The school had three small garden plots in the middle of the brick sidewalk directly outside. Different grades were responsible for different aspects of the project, according to an undated report about the project: “The fifth and sixth graders modified the soil by adding peat moss and constantly mixing. The third and fourth grades learned how to transplant annuals, and planted the larger shrubs and tree saplings. They, in turn, were assisted by the primary grades [kindergarten, first and second grades] in continuing the planting of annuals.”
Shugrue says she worked on the Stevens gardens for three to five years. At the time, she was a visiting science teacher, overseeing similar beautification projects at 10 other schools and stopping by each place every week or so. She remembers Carter as being “very alert.”
“I wasn’t her classroom teacher, but when I went in to teach science, she participated with the other kids. She was friendly with the other children,” she says. Sometimes, they even reciprocated by walking her all the way home to the White House, remembers Shugrue.
School: William Benning Elementary
Object: Plaque honoring a superior boiler room
Those two words undoubtedly send shivers down the spines of many D.C. public school principals. After classrooms, they’re the rooms so often cited in connection with the school system’s legendary shortcomings. Whenever school facilities are either too warm or too cold for learning, the problem, it seems, is always traceable to the boiler room, a locus of busted sump pumps, leaking valves, rising flood waters, and, of course, no water at all.
But for one shining period, the boiler room at William Benning Elementary School was bubbling at just the right level. Benning staff loaded this plaque for best kept boiler room into a box for DCPS historian Nancye Suggs. The story behind the honor remains a mystery, though.
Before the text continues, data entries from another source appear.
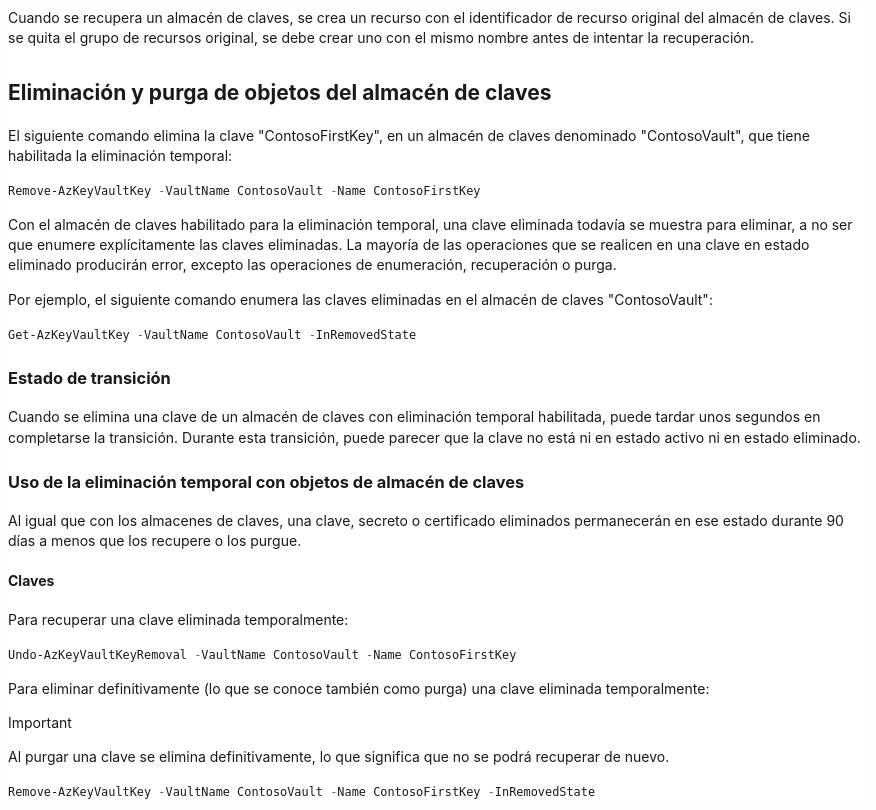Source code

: Cuando se recupera un almacén de claves, se crea un recurso con el identificador de recurso original del almacén de claves. Si se quita el grupo de recursos original, se debe crear uno con el mismo nombre antes de intentar la recuperación.

## <a name="deleting-and-purging-key-vault-objects"></a>Eliminación y purga de objetos del almacén de claves

El siguiente comando elimina la clave "ContosoFirstKey", en un almacén de claves denominado "ContosoVault", que tiene habilitada la eliminación temporal:

```powershell
Remove-AzKeyVaultKey -VaultName ContosoVault -Name ContosoFirstKey
```

Con el almacén de claves habilitado para la eliminación temporal, una clave eliminada todavía se muestra para eliminar, a no ser que enumere explícitamente las claves eliminadas. La mayoría de las operaciones que se realicen en una clave en estado eliminado producirán error, excepto las operaciones de enumeración, recuperación o purga. 

Por ejemplo, el siguiente comando enumera las claves eliminadas en el almacén de claves "ContosoVault":

```powershell
Get-AzKeyVaultKey -VaultName ContosoVault -InRemovedState
```

### <a name="transition-state"></a>Estado de transición 

Cuando se elimina una clave de un almacén de claves con eliminación temporal habilitada, puede tardar unos segundos en completarse la transición. Durante esta transición, puede parecer que la clave no está ni en estado activo ni en estado eliminado. 

### <a name="using-soft-delete-with-key-vault-objects"></a>Uso de la eliminación temporal con objetos de almacén de claves

Al igual que con los almacenes de claves, una clave, secreto o certificado eliminados permanecerán en ese estado durante 90 días a menos que los recupere o los purgue. 

#### <a name="keys"></a>Claves

Para recuperar una clave eliminada temporalmente:

```powershell
Undo-AzKeyVaultKeyRemoval -VaultName ContosoVault -Name ContosoFirstKey
```

Para eliminar definitivamente (lo que se conoce también como purga) una clave eliminada temporalmente:

> [!IMPORTANT]
> Al purgar una clave se elimina definitivamente, lo que significa que no se podrá recuperar de nuevo. 

```powershell
Remove-AzKeyVaultKey -VaultName ContosoVault -Name ContosoFirstKey -InRemovedState
```
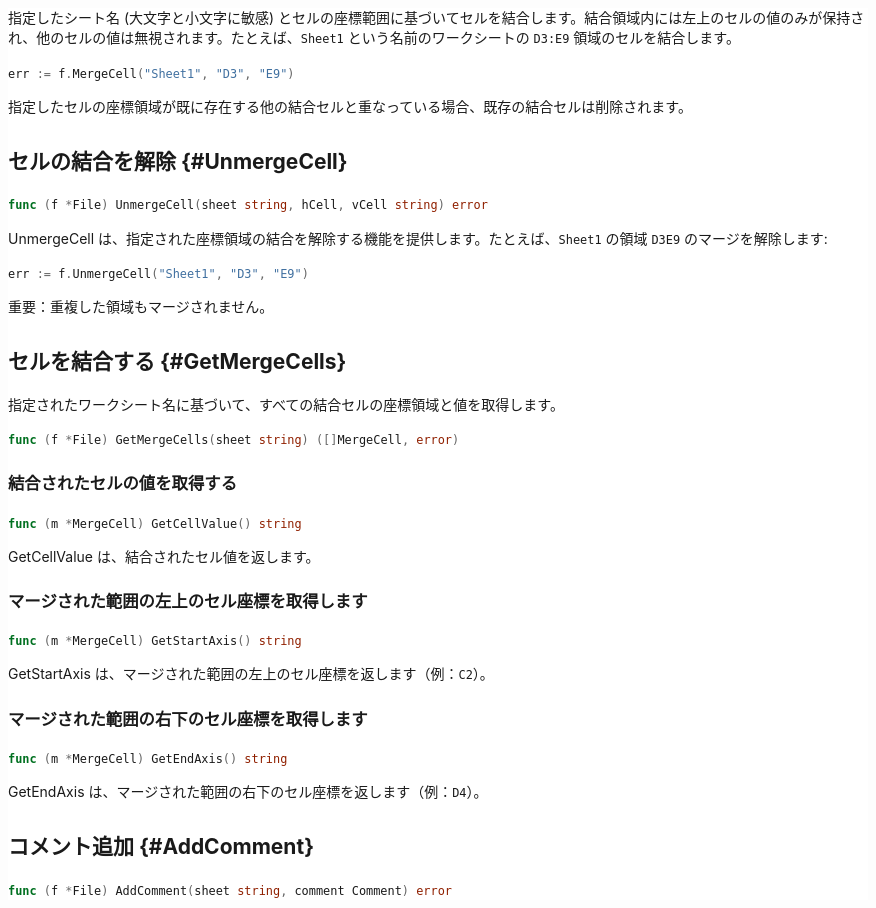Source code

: 指定したシート名 (大文字と小文字に敏感) とセルの座標範囲に基づいてセルを結合します。結合領域内には左上のセルの値のみが保持され、他のセルの値は無視されます。たとえば、`Sheet1` という名前のワークシートの `D3:E9` 領域のセルを結合します。

```go
err := f.MergeCell("Sheet1", "D3", "E9")
```

指定したセルの座標領域が既に存在する他の結合セルと重なっている場合、既存の結合セルは削除されます。

## セルの結合を解除 {#UnmergeCell}

```go
func (f *File) UnmergeCell(sheet string, hCell, vCell string) error
```

UnmergeCell は、指定された座標領域の結合を解除する機能を提供します。たとえば、`Sheet1` の領域 `D3E9` のマージを解除します:

```go
err := f.UnmergeCell("Sheet1", "D3", "E9")
```

重要：重複した領域もマージされません。

## セルを結合する {#GetMergeCells}

指定されたワークシート名に基づいて、すべての結合セルの座標領域と値を取得します。

```go
func (f *File) GetMergeCells(sheet string) ([]MergeCell, error)
```

### 結合されたセルの値を取得する

```go
func (m *MergeCell) GetCellValue() string
```

GetCellValue は、結合されたセル値を返します。

### マージされた範囲の左上のセル座標を取得します

```go
func (m *MergeCell) GetStartAxis() string
```

GetStartAxis は、マージされた範囲の左上のセル座標を返します（例：`C2`）。

### マージされた範囲の右下のセル座標を取得します

```go
func (m *MergeCell) GetEndAxis() string
```

GetEndAxis は、マージされた範囲の右下のセル座標を返します（例：`D4`）。

## コメント追加 {#AddComment}

```go
func (f *File) AddComment(sheet string, comment Comment) error
```
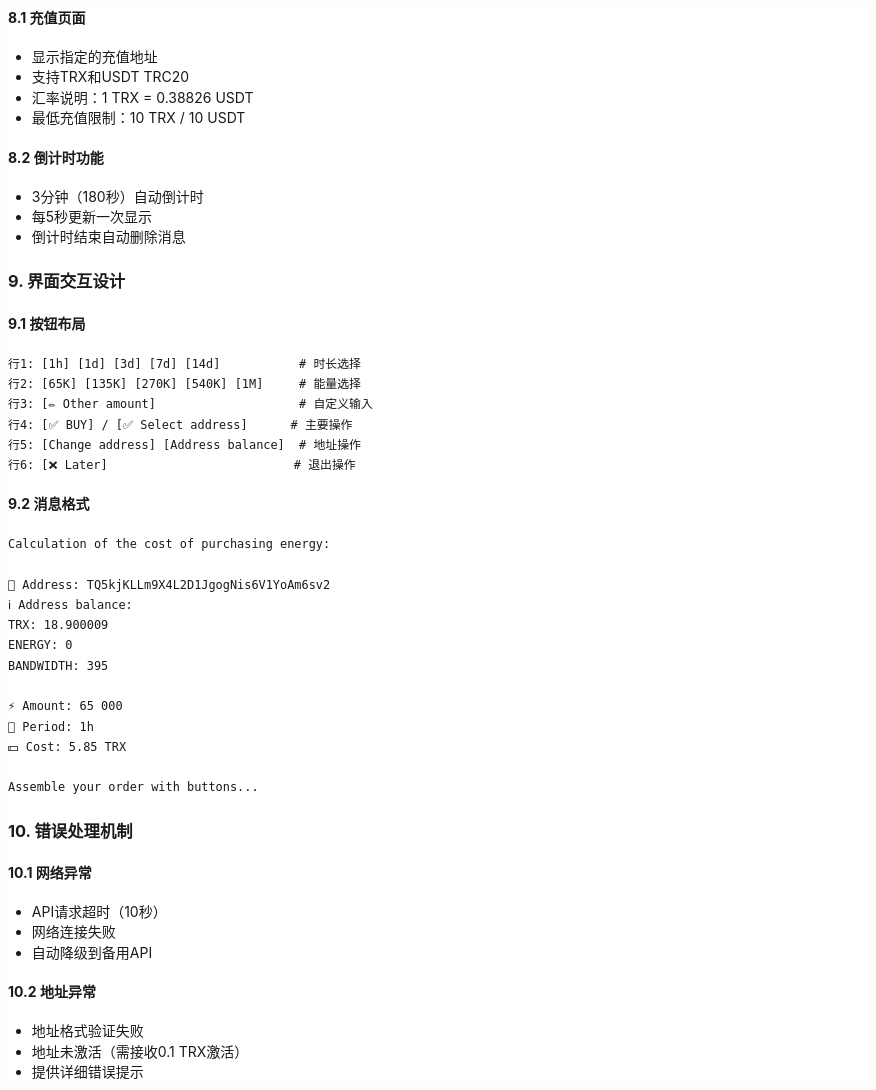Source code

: #### 8.1 充值页面
- 显示指定的充值地址
- 支持TRX和USDT TRC20
- 汇率说明：1 TRX = 0.38826 USDT
- 最低充值限制：10 TRX / 10 USDT

#### 8.2 倒计时功能
- 3分钟（180秒）自动倒计时
- 每5秒更新一次显示
- 倒计时结束自动删除消息

### 9. 界面交互设计

#### 9.1 按钮布局
```
行1: [1h] [1d] [3d] [7d] [14d]           # 时长选择
行2: [65K] [135K] [270K] [540K] [1M]     # 能量选择
行3: [✏️ Other amount]                    # 自定义输入
行4: [✅ BUY] / [✅ Select address]      # 主要操作
行5: [Change address] [Address balance]  # 地址操作  
行6: [❌ Later]                          # 退出操作
```

#### 9.2 消息格式
```
Calculation of the cost of purchasing energy:

🎯 Address: TQ5kjKLLm9X4L2D1JgogNis6V1YoAm6sv2
ℹ️ Address balance:
TRX: 18.900009
ENERGY: 0
BANDWIDTH: 395

⚡️ Amount: 65 000
📆 Period: 1h 
💵 Cost: 5.85 TRX 

Assemble your order with buttons...
```

### 10. 错误处理机制

#### 10.1 网络异常
- API请求超时（10秒）
- 网络连接失败
- 自动降级到备用API

#### 10.2 地址异常  
- 地址格式验证失败
- 地址未激活（需接收0.1 TRX激活）
- 提供详细错误提示
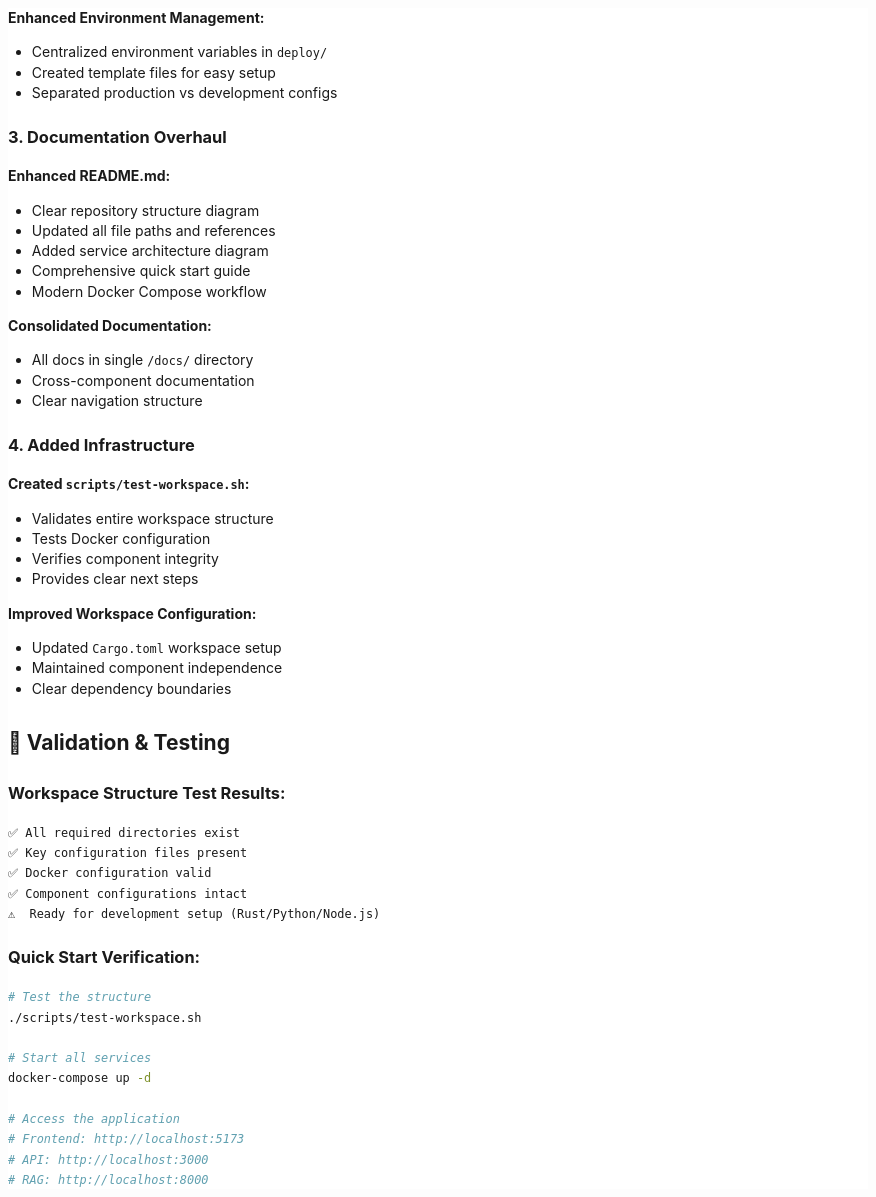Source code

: **Enhanced Environment Management:**
- Centralized environment variables in `deploy/`
- Created template files for easy setup
- Separated production vs development configs

### 3. Documentation Overhaul

**Enhanced README.md:**
- Clear repository structure diagram
- Updated all file paths and references
- Added service architecture diagram
- Comprehensive quick start guide
- Modern Docker Compose workflow

**Consolidated Documentation:**
- All docs in single `/docs/` directory
- Cross-component documentation
- Clear navigation structure

### 4. Added Infrastructure

**Created `scripts/test-workspace.sh`:**
- Validates entire workspace structure
- Tests Docker configuration
- Verifies component integrity
- Provides clear next steps

**Improved Workspace Configuration:**
- Updated `Cargo.toml` workspace setup
- Maintained component independence
- Clear dependency boundaries

## 🧪 Validation & Testing

### Workspace Structure Test Results:
```
✅ All required directories exist
✅ Key configuration files present
✅ Docker configuration valid
✅ Component configurations intact
⚠️  Ready for development setup (Rust/Python/Node.js)
```

### Quick Start Verification:
```bash
# Test the structure
./scripts/test-workspace.sh

# Start all services
docker-compose up -d

# Access the application
# Frontend: http://localhost:5173
# API: http://localhost:3000
# RAG: http://localhost:8000
```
Benning Principal Darwin Bobbitt said he knows nothing about it. He served at the school for three years—long enough to know the school’s boiler room has fallen on some hard times since the 1994-1995 school year. Last summer, there were some “facilities issues,” having to do with the pipes, plumbing, and drainage of the boiler room, he says. There were also “off and on” air-conditioning and heat problems.
“Some places were warm, some places were cold,” he says. “Same with the air: Some days it worked well, and some days there was only air in parts of the building.”
Bobbitt directed questions to longtime custodian Theodore Thomas. While Thomas is currently still employed by the school system, he is on vacation, according to DCPS spokesperson Jennifer Calloway, who declined to provide contact information. Calloway offered to follow up by searching for other Benning janitors, then later wrote: “turns out custodians don’t have anything to do with boiler rooms, and instead it’s school engineers.”
Engineer James Jackson recalls quite a bit about the history of the plaque. It was one of several awarded by Servicemaster Company, L.P., a company that had a managerial contract with DCPS from the early to mid-1990s, says Jackson. Its employees oversaw boiler room engineers, who at that point were usually stationed at schools, not working as “roving” engineers, as they frequently are today.
Jackson has two plaques that are similar to the one from Benning. The first he received for his work at Brightwood Elementary School at 13th and Nicholson Streets NW.
“I got one for ‘Outstanding Maintenance Support,’” he says. “1994. I’m looking at it right now. It’s in my office.”